Task description » Please reproduce the listing below exactly, leaving out every picture.
START Dataset extract
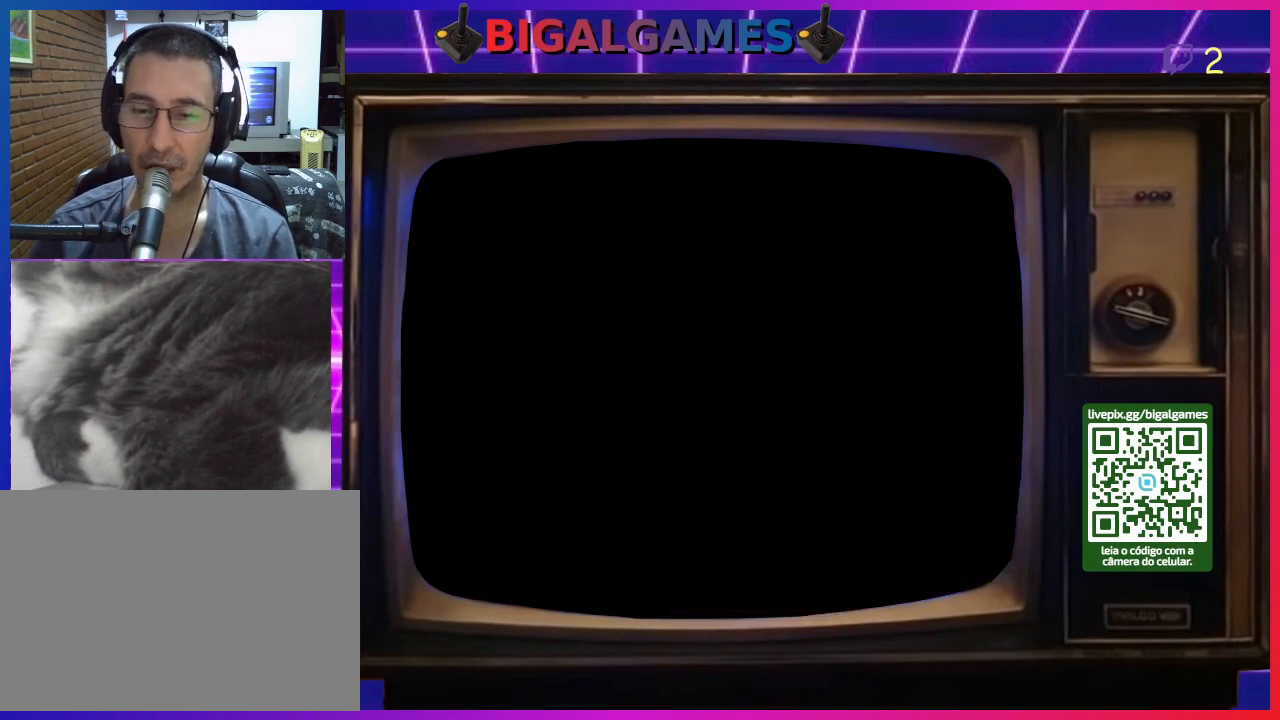
{"buttons": [], "right_stick": "center", "events": []}
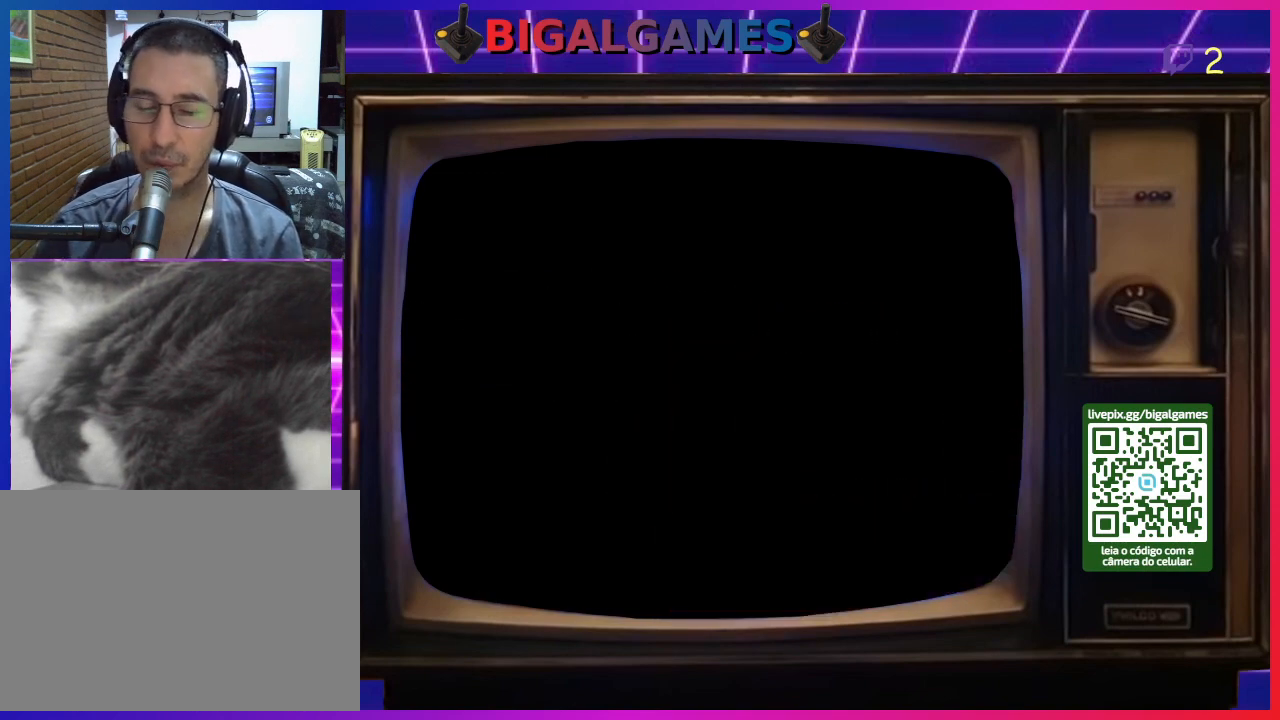
{"buttons": [], "right_stick": "center", "events": []}
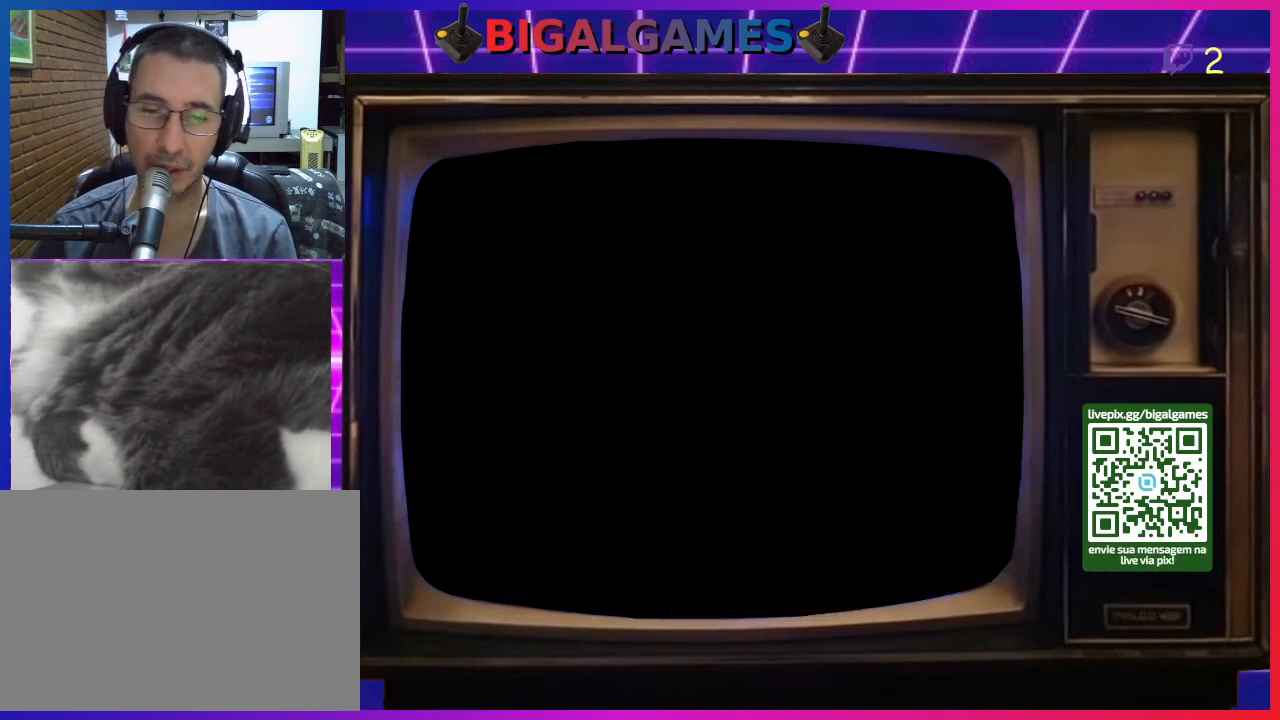
{"buttons": [], "right_stick": "center", "events": []}
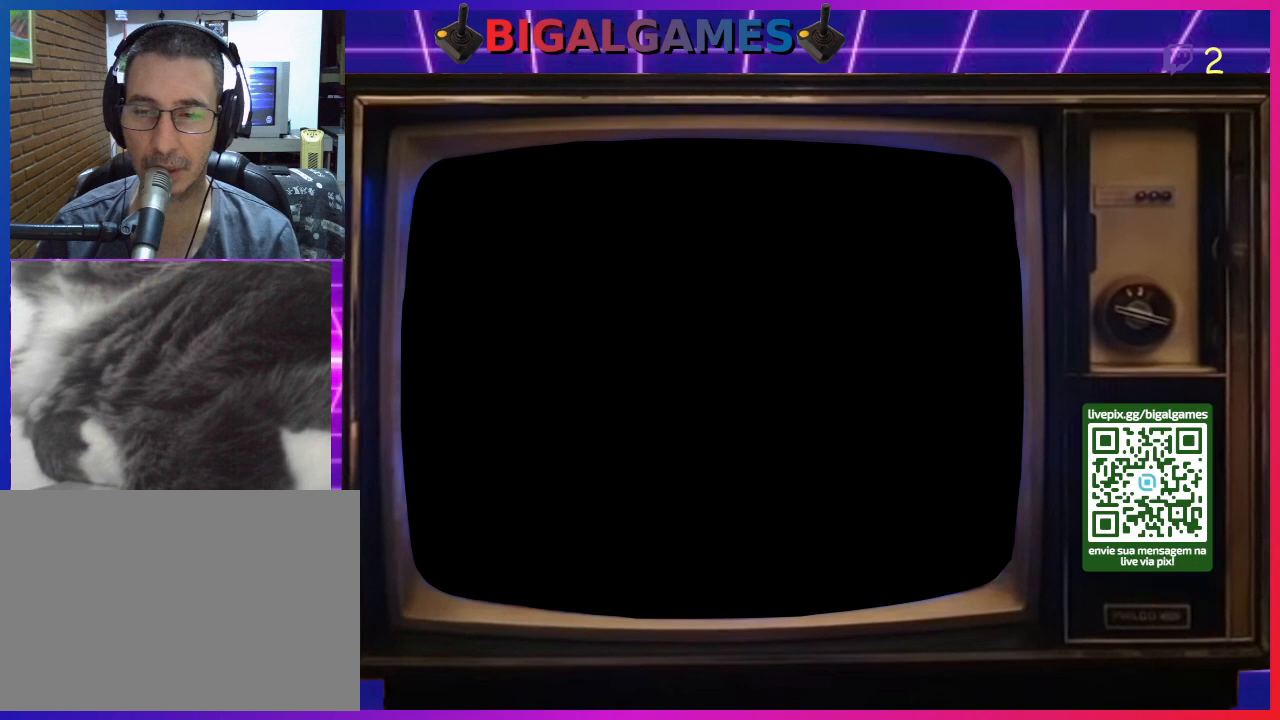
{"buttons": [], "right_stick": "center", "events": []}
END Dataset extract
Answer to the exercise »
{"buttons": [], "right_stick": "center", "events": []}
{"buttons": [], "right_stick": "center", "events": []}
{"buttons": [], "right_stick": "center", "events": []}
{"buttons": [], "right_stick": "center", "events": []}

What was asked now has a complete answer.